To which local folder are your referring to? Is this some folder on another AWS VM? Is this a NFS volume or something like that?
In general, when working on cloud computing facility, it is recommended to store your data in a shared object store, couldn’t you use AWS S3 to store your model?
As you said we might move to s3 for this but here in this scenario the local folder I mean my local host, I had mounted the folder at the time of docker run but when I try to access with cluster workers , I get an error “path not found”.
I can found few parameters in Amazon Web Services (AWS) — Dask Cloud Provider 0+untagged.50.gef21317 documentation
like
instance_tags=None , volume_tags=None
but don’t found any info on how to use it.
You can’t (okay, you can probably with a some complex setup and expert networking skills) mount your local laptop or computer file system on a VM executing in the AWS cloud. Or there is something I’m not understanding with the setup you are talking about.
What are you doing with Docker argument? Does the VM on which Dask Worker will be run can actually see your file system?
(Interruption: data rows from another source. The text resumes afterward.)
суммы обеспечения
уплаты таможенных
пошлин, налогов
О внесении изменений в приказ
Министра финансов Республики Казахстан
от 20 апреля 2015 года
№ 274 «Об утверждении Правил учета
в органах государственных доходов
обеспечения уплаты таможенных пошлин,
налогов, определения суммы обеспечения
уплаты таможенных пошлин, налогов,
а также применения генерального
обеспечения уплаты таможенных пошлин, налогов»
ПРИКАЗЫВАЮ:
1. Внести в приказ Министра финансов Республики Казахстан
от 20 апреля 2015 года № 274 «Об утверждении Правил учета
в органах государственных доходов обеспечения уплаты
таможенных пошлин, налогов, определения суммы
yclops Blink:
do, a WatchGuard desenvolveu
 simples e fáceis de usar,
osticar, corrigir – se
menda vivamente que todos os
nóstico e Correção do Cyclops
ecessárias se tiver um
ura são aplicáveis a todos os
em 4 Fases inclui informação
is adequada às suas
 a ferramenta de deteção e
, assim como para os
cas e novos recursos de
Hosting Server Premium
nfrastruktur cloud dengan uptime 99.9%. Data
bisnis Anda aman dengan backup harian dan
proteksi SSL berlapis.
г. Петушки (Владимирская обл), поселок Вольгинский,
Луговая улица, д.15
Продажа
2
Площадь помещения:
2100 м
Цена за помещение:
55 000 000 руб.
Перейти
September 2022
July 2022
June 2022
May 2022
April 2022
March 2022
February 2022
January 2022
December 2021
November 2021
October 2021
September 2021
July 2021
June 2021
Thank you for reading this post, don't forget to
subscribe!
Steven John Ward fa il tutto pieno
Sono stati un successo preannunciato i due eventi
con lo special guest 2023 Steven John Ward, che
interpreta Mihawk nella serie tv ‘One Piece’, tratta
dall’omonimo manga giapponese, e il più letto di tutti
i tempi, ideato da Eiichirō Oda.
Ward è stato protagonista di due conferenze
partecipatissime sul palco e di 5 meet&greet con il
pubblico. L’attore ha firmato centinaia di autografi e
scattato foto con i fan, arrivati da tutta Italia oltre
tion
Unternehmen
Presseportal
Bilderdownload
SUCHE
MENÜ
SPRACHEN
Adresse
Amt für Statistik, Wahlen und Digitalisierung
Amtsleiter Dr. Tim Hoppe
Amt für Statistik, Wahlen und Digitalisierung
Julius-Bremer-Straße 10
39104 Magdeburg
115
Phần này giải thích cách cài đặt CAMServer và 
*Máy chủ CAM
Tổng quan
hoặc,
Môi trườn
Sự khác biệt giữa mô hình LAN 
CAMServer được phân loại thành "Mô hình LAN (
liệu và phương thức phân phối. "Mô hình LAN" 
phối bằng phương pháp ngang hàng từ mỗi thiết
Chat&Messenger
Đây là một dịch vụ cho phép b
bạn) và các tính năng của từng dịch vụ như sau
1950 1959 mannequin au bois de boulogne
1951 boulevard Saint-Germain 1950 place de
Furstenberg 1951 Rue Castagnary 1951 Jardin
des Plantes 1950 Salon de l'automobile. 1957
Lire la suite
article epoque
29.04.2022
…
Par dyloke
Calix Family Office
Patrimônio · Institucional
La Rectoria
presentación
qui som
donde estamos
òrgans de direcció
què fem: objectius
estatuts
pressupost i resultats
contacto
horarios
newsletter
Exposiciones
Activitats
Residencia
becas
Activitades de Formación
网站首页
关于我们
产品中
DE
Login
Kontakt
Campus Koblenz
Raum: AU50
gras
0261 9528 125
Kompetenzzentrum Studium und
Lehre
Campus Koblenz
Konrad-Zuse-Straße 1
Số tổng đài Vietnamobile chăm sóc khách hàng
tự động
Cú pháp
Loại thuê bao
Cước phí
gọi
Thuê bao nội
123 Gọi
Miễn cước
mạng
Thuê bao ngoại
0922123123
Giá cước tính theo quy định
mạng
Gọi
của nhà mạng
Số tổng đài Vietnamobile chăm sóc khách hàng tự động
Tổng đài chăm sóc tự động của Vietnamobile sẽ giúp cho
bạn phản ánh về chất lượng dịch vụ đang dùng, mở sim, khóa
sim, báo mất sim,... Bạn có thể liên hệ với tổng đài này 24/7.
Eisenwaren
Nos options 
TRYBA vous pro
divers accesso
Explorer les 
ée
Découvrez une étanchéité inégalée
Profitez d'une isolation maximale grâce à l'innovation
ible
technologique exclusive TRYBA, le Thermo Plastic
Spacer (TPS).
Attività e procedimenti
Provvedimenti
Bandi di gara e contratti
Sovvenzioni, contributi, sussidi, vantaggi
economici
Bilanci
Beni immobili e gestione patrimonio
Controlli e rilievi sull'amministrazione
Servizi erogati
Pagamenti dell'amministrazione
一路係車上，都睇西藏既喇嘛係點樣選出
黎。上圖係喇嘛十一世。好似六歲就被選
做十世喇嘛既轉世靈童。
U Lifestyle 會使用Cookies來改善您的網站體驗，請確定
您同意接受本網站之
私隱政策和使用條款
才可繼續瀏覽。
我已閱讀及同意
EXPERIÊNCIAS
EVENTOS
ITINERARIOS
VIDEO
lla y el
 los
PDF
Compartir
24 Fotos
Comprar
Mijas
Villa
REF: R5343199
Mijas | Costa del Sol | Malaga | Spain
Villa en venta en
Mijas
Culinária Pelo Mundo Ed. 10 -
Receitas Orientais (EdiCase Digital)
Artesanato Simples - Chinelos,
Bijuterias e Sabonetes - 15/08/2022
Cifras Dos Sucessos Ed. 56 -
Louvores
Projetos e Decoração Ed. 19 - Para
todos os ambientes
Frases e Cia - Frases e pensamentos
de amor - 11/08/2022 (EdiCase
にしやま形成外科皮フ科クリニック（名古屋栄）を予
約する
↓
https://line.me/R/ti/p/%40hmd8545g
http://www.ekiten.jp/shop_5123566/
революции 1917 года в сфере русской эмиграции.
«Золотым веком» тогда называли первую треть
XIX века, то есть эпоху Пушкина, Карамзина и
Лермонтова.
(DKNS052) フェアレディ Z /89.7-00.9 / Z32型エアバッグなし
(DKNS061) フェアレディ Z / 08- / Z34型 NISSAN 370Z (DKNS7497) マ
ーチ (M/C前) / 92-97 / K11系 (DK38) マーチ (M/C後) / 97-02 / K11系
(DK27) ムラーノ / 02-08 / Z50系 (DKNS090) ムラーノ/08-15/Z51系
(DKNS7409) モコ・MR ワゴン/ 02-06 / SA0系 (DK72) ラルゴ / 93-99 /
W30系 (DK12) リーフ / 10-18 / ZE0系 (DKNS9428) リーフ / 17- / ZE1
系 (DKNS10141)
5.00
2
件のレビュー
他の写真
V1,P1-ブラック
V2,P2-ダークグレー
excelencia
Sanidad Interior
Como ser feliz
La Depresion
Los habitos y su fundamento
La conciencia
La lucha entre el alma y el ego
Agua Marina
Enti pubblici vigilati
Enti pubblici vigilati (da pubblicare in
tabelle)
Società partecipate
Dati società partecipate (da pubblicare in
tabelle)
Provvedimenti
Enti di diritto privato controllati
As the documentation states:
volume_tags: dict, optional
Tags to be applied to all EBS volumes upon creation. By default, includes “createdBy”: “dask-cloudprovider”
Nothing to do with mounting any file system.
Yes while running the docker image we are mounting the local folder
docker run --platform linux/amd64
-p 8899:8888 -p 8900:8787 -v $(HOME)/.aws:/root/.aws:ro
-v $(PROJECTX_DATA):/data
-v $(PROJECTX_MODELS):/models
-v $(PROJECTX)/notebooks:/notebooks
$(APP_NAME) $(PROJECT_ARGS)
Could you again tell me where are located these folders (PROJECTX_*
)?
If it’s on your laptop, then this won’t work. The docker containers with dask-cloudprovider are launch on AWS instances. If these folders don’t exist on these instances, then you won’t see anything in your container.
It sounds like you might want to use the client.upload_file
method to upload a directory
txs, I found a nice blog on coiled also for the same and hopefully this will sort the issue
I’m curious, which article?